**EXERCISE DETAILS**
Give every line of the listing below as a Markdown table with the columns "No." and "Text", numbering the rows and skipping blank lines. Leave the pictures out of your answer.

EXERCISE MATERIAL Block Start

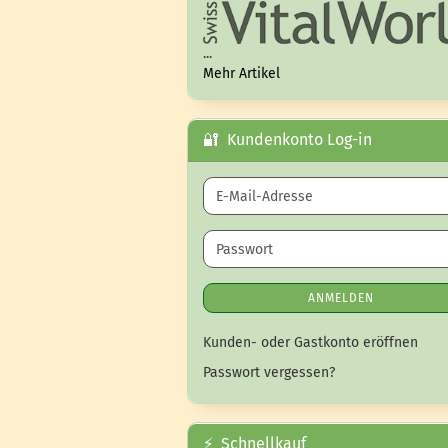
...
Mehr Artikel
🔐 Kundenkonto Log-in
E-Mail-Adresse
Passwort
ANMELDEN
Kunden- oder Gastkonto eröffnen
Passwort vergessen?
⚡ Schnellkauf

EXERCISE MATERIAL Block End

**EXERCISE SOLUTION**
| No. | Text |
|---|---|
| 1 | ... |
| 2 | Mehr Artikel |
| 3 | 🔐 Kundenkonto Log-in |
| 4 | E-Mail-Adresse |
| 5 | Passwort |
| 6 | ANMELDEN |
| 7 | Kunden- oder Gastkonto eröffnen |
| 8 | Passwort vergessen? |
| 9 | ⚡ Schnellkauf |